One significant aspect of the case was an individual’s right under Article 10 of the European Convention on Human Rights, which guarantees freedom of speech. Mr Justice Gray added that he was “not persuaded” the defendant's placards could be considered advertising. “Looking at the issue of reasonableness in the round and taking account of the duration, place and purpose and the effect of the obstruction, as well as the fact that the defendant is exercising his Convention right,” Mr Justice Gray came to the conclusion “that the obstruction for which the defendant is responsible is not unreasonable: I decline to grant the injunction.”
After the ruling, Brian raced outside the courts and embraced a Buddhist monk and nun who had held a vigil outside the Royal Courts of Justice and told them: “God sends us good judges.” He pointed to pictures of sick Iraqi children, declaring: “This has been hidden from our people for so long. This is an abomination. If the people knew what is being done in their name in Iraq, they would be horrified.” Asked how long he would continue his protest he said: “As long as it takes. When do you give up on the kids?”

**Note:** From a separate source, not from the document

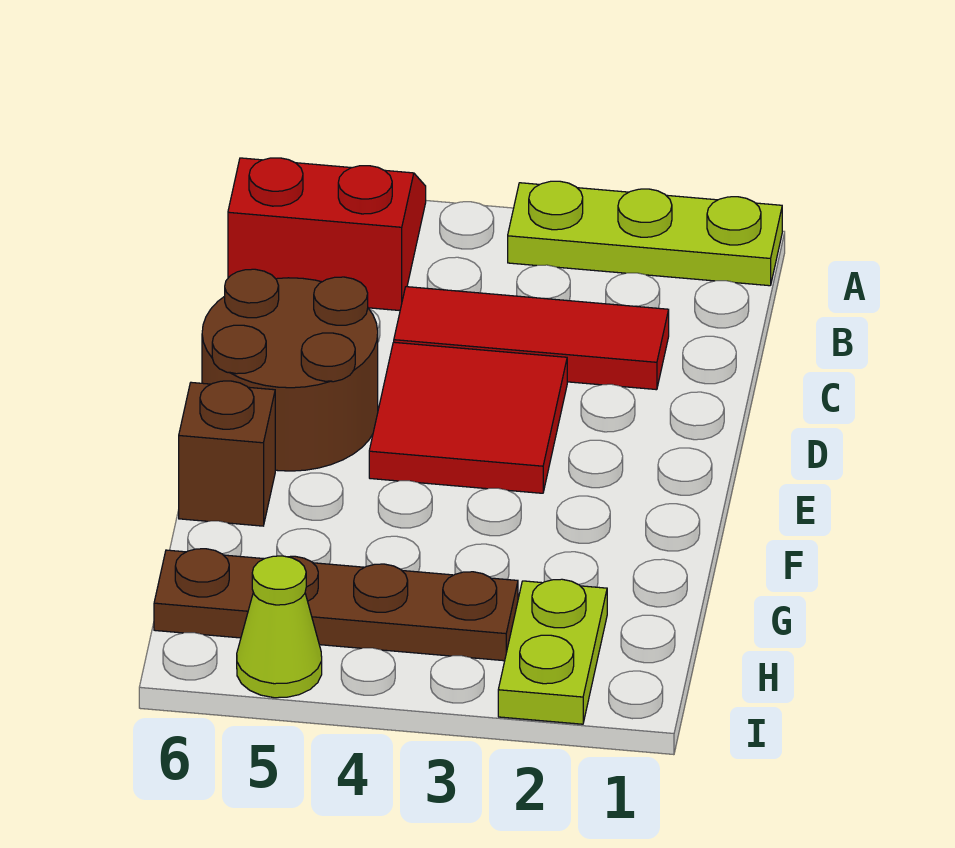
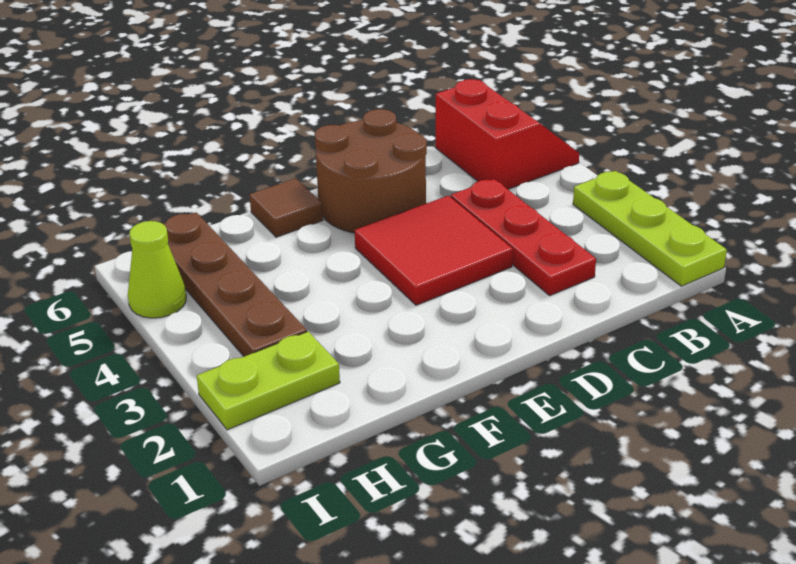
red tile C2:C4 level 1 -> red plate C2:C4 level 1
brown brick F6 level 1 -> brown tile F6 level 1

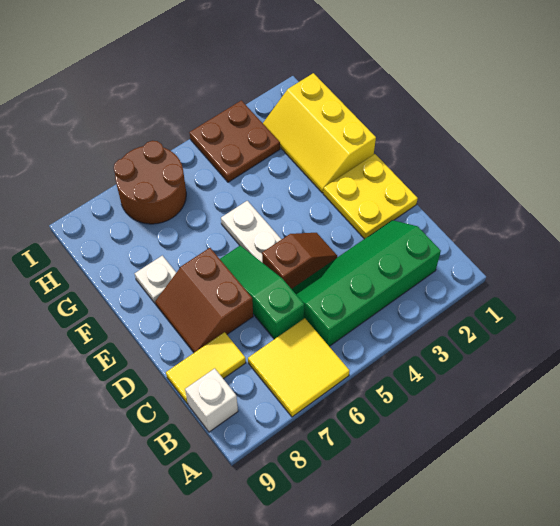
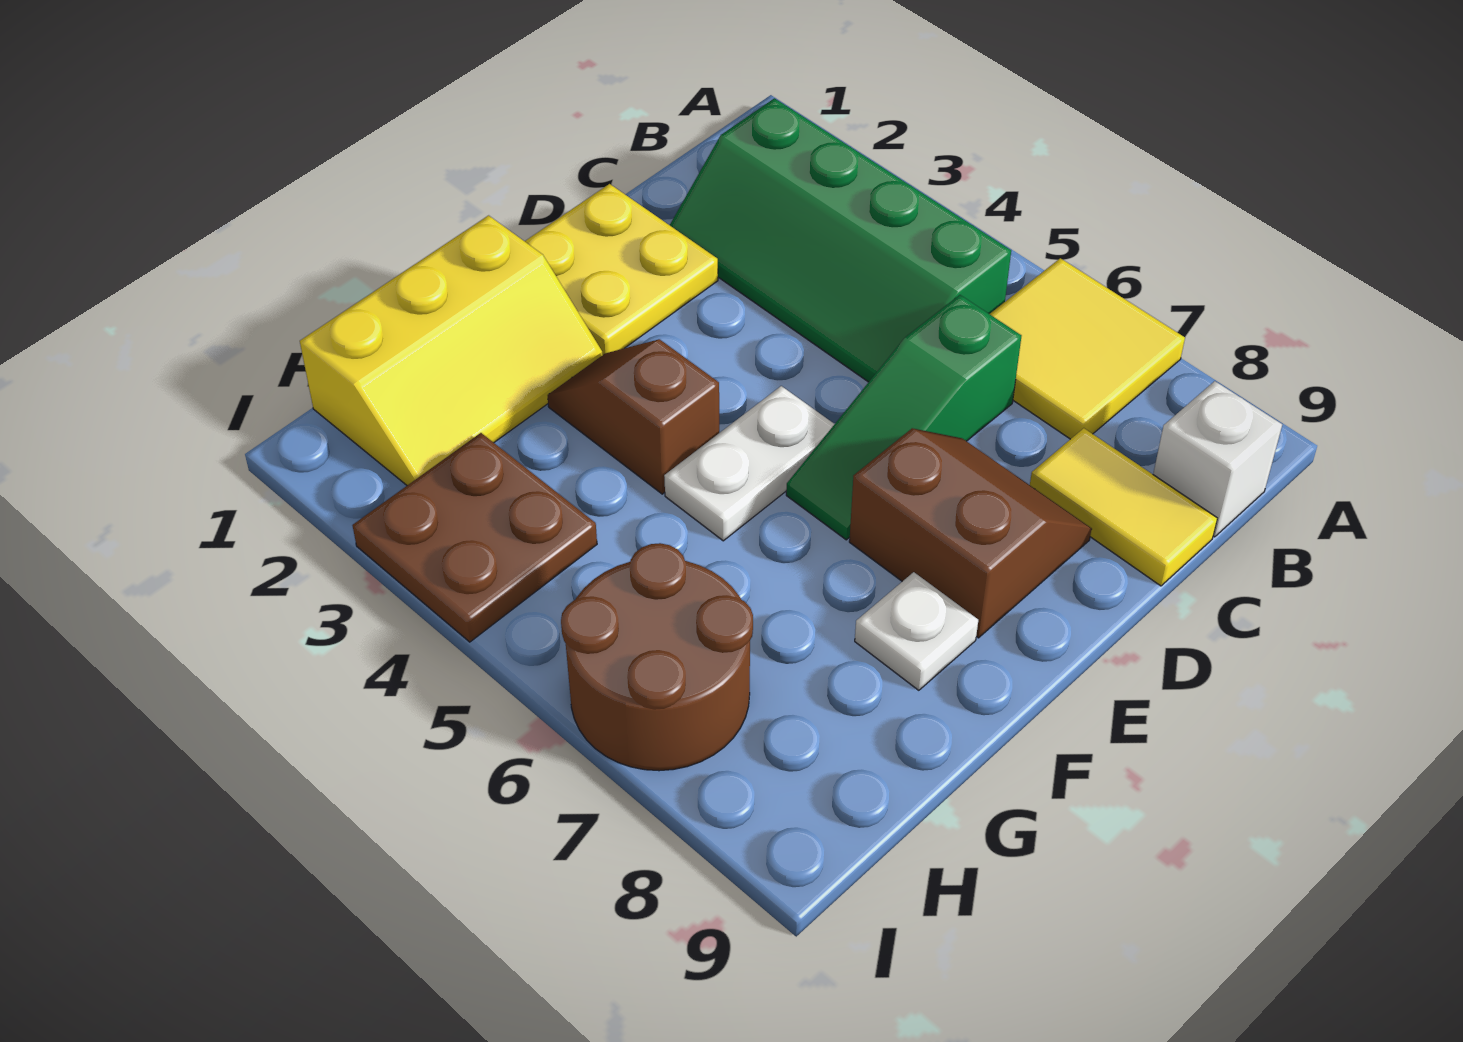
brown slope D4:D5 level 1 top 5 -> brown slope F3:F4 level 1 top 4
brown slope D7:E8 level 1 top 7 -> brown slope D7:E8 level 1 top E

With the death of Brian Haw London has lost one its most unusual and distinctive landmarks. Anyone who passed the Houses of Parliament could hardly miss him. Another indicator of his wide impact was Britain’s most coveted art award, the Turner Prize, being won by Mark Wallinger for rebuilding Brian’s Parliament Square protest in the Tate Britain gallery.
John McDonnell now plans to put a resolution (an “Early Day Motion”) before the Houses of Parliament calling for the erection of “a monument to Brian Haw that celebrates peace, rather than celebrating war as do many of London’s great monuments.”